The numbers we used are arbitrary and there may be other reasons to justify the upgrade. For example, a 5-room flat is bigger and may provide better potential for appreciation in the long run. We are not discounting that. It may also provide a better quality of life for Alex, his wife and their children now.

However, the point we are trying to raise here is that just because you are selling your current home at a higher price than what your next flat costs you doesn’t necessarily mean it is cheaper. You need to take into consideration other types of costs you will incur, such as resale levy and renovation. There will also be agent commissions and legal fees to take note of.

4. Cash Over Valuation (COV) For Your Flat

Since each Singaporean couple can only own one HDB flat at any point in time, you will need to sell the existing HDB flat that you own to the open market.

The HDB resale market works on a willing buyer willing seller principal. If you can find a buyer willing to pay the price that you are asking for, a transaction can take place.
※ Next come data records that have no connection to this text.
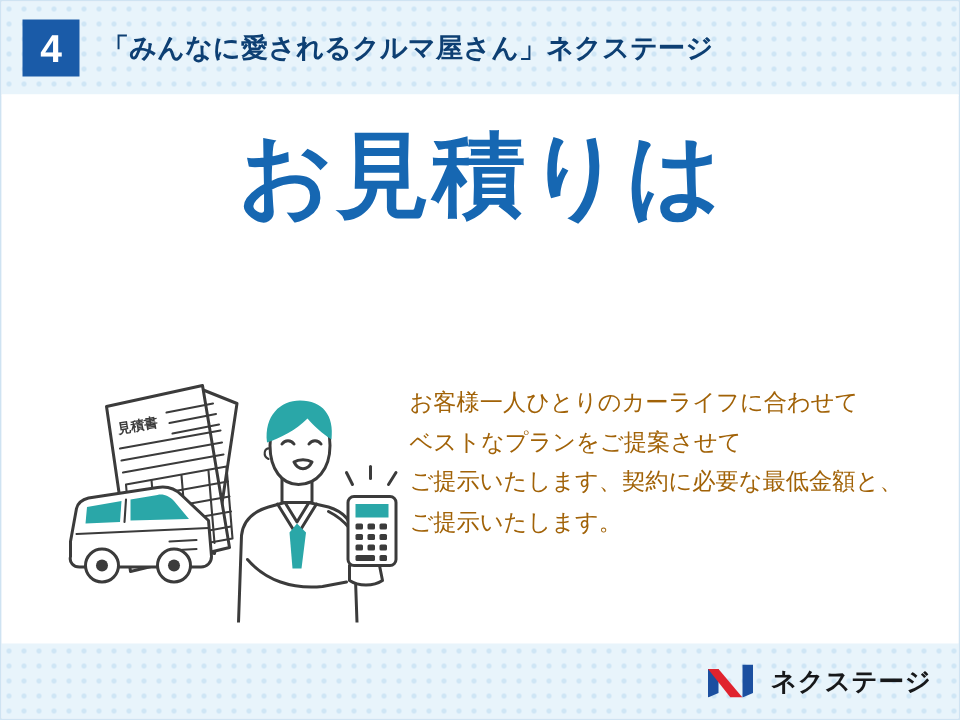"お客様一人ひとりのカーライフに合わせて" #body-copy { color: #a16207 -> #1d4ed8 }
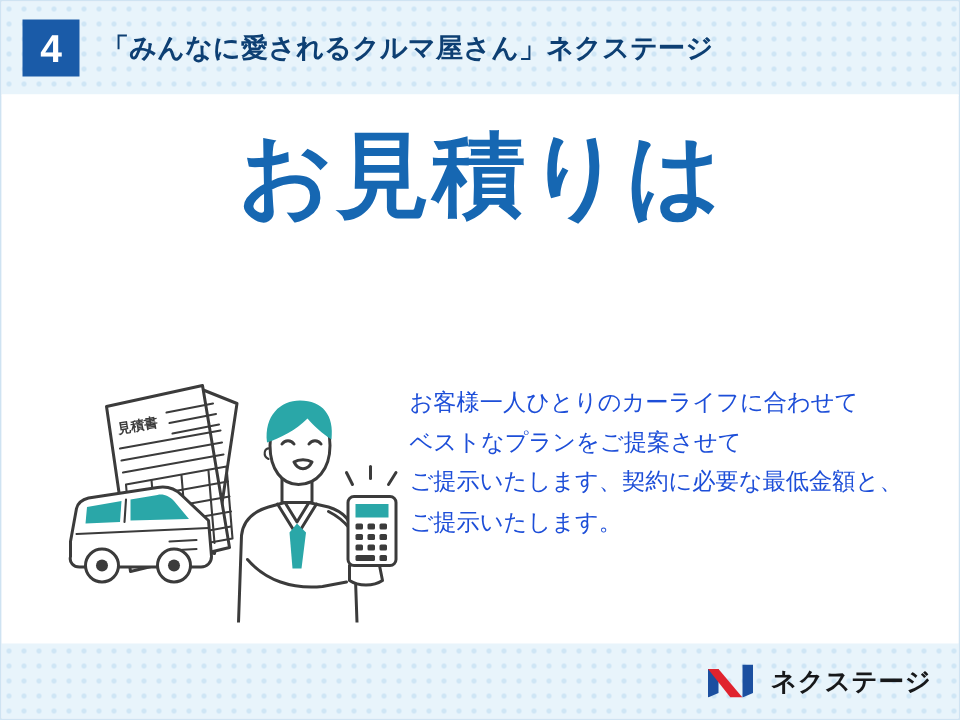"ベストなプランをご提案させて" span.copy-line { html: <span>ベストなプランをご提案させて</span> -> none }
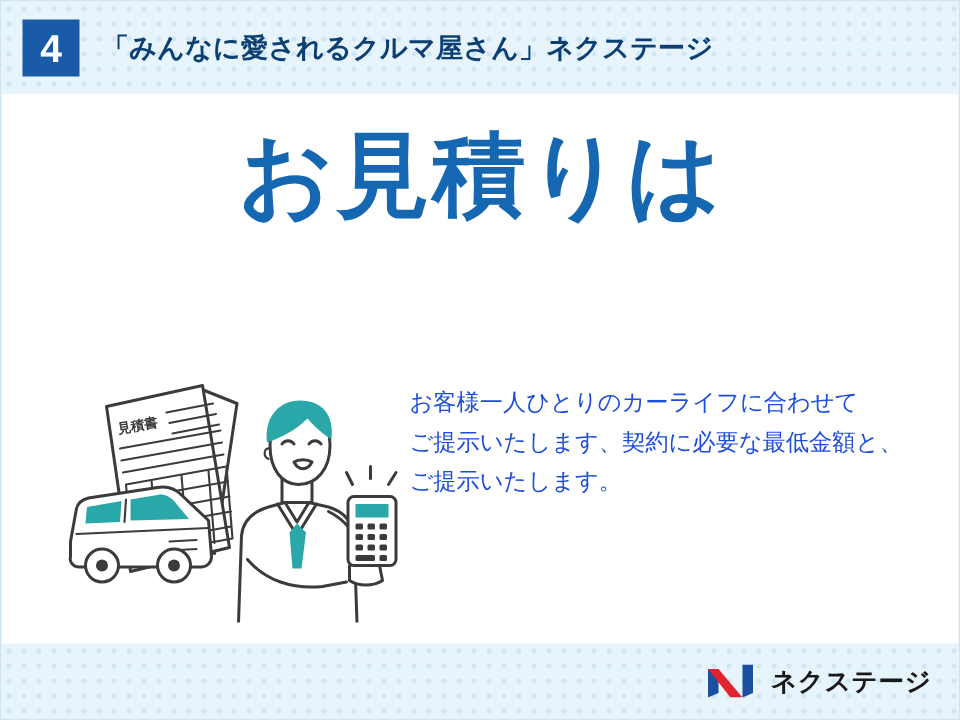"ネクステージ" #footer-logo { font-style: none -> italic }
However do note the following. Once both buyer and seller have agreed to a price and the seller has issued an Option to Purchase (OTP) to the buyer, an official valuation will be given by an independent assessor appointed by HDB.

This valuation is important because it determines the amount that a buyer can borrow for the mortgage. If both buyer and seller agree for the transaction to be at $400,000 and the valuation only comes up to $370,000, it means that the buyer would have to pay an additional $30,000 Cash Over Valuation (COV). This is only payable by Cash, and not CPF or bank loan.

As a seller, it is important for you to understand this because the valuation and the subsequent COV would directly impact the ability of the buyer to purchase your house. There is no point in being able to get a high selling price only to have the valuation report quoting far below it and then realizing that the buyer does not have enough cash to complete the transaction.

Also remember that the transaction made between you and the buyer would need to stay within HDB Ethic Quota.

Do Your Homework Before Upgrading

In some ways, buying your second flat can actually be much more complicated than buying your first flat. There are more considerations such as resale levy, selling your existing flat and COV that you need to take note of, in addition to the actual purchase your second flat.

Remember to do your sums carefully before making any decisions because the transaction costs incurred when buying and selling homes can be a lot higher than what most people realize.